Ich habe manchmal schwierige Momente, und es fehlt mir etwas an Energie, doch dies verbessert sich hoffentlich auch noch.
Marielle Saner-Guinchard wird noch zwei wichtige Testrennen vor den Weltmeisterschaften in Champéry bestreiten. Nächsten Samstag startet sie am Weltcupfinale auf der früheren Weltmeisterschaftsstrecke in Val die Sole. Eine Woche vor Champéry fährt sie ein Rennen in Bern, das die ganze Elite des MTB-Landes vereint.

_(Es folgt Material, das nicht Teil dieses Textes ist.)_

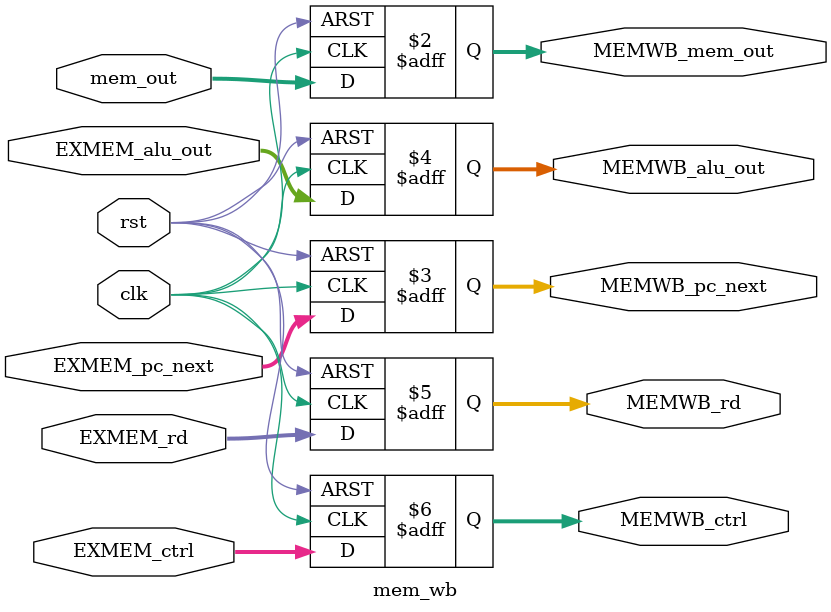
<source format=v>
`timescale 1ns / 1ps


module mem_wb(
    input             clk,
    input             rst,
    input      [31:0] mem_out,
    input      [31:0] EXMEM_pc_next,
    input      [31:0] EXMEM_alu_out,
    input      [4:0]  EXMEM_rd,
    input      [31:0] EXMEM_ctrl,
    output reg [31:0] MEMWB_mem_out,
    output reg [31:0] MEMWB_pc_next,
    output reg [31:0] MEMWB_alu_out,
    output reg [4:0]  MEMWB_rd,
    output reg [31:0] MEMWB_ctrl
);
    always @(posedge clk or posedge rst) begin
        if (rst) begin
            MEMWB_mem_out <= 32'h0;
            MEMWB_pc_next <= 32'h0;
            MEMWB_alu_out <= 32'h0;
            MEMWB_rd      <= 5'h0;
            MEMWB_ctrl    <= 32'h0;
        end
        else begin
            MEMWB_mem_out <= mem_out;
            MEMWB_pc_next <= EXMEM_pc_next;
            MEMWB_alu_out <= EXMEM_alu_out;
            MEMWB_rd      <= EXMEM_rd;
            MEMWB_ctrl    <= EXMEM_ctrl;
        end
    end
endmodule

</source>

" Letztes Jahr in Val di Sole habe ich gelitten. Die Strecke hat sehr viele Steigungen, doch diese Jahr haben sie die Strecke geändert", meint sie. "Ich hoffe, dass es nicht zu warm ist, und ich will erneut in die Top-20 fahren, wenn alles gut läuft", fügt sie hinzu.
"Unser Material von Scott ist sehr gut, wir führen auch noch einige Tests im Hinblick auf Champéry durch. In unsrem Material habe ich auf aller Fälle volles Vertrauen".
" Ich weiss, dass ich keinen Schritt für eine super Form in den nächsten Wochen verpassen darf, doch während eines Rennens ist es schwierig, seine volle Leistungskapazität zu messen. Man muss natürlich seine Limiten perfekt kennen, um sich stets weiter zu verbessern. Ich weiss, dass ich wieder bereit bin, alles zu geben, zu leiden und einen hohen Renn-Rhythmus während einer langen Zeit durchhalten kann. Das ist sehr gut für die Moral. Jedenfalls war es ein weiter Weg! Ich bin wirklich zufrieden mit meiner Leistungssteigerung in den letzten Wochen. Die WM-Strecke im "Grand Paradis" kenne ich sehr gut, und dies sollte auch einen Vorteil für diese Weltmeisterschaften sein. Ich fühle mich wohl darauf und mit etwas Glück kann ich wiederum ein super Resultat fahren", meint noch Marielle, die vor ihrem Heimpublikum am Weltcup im Juli 2010 in die ersten 10 fuhr.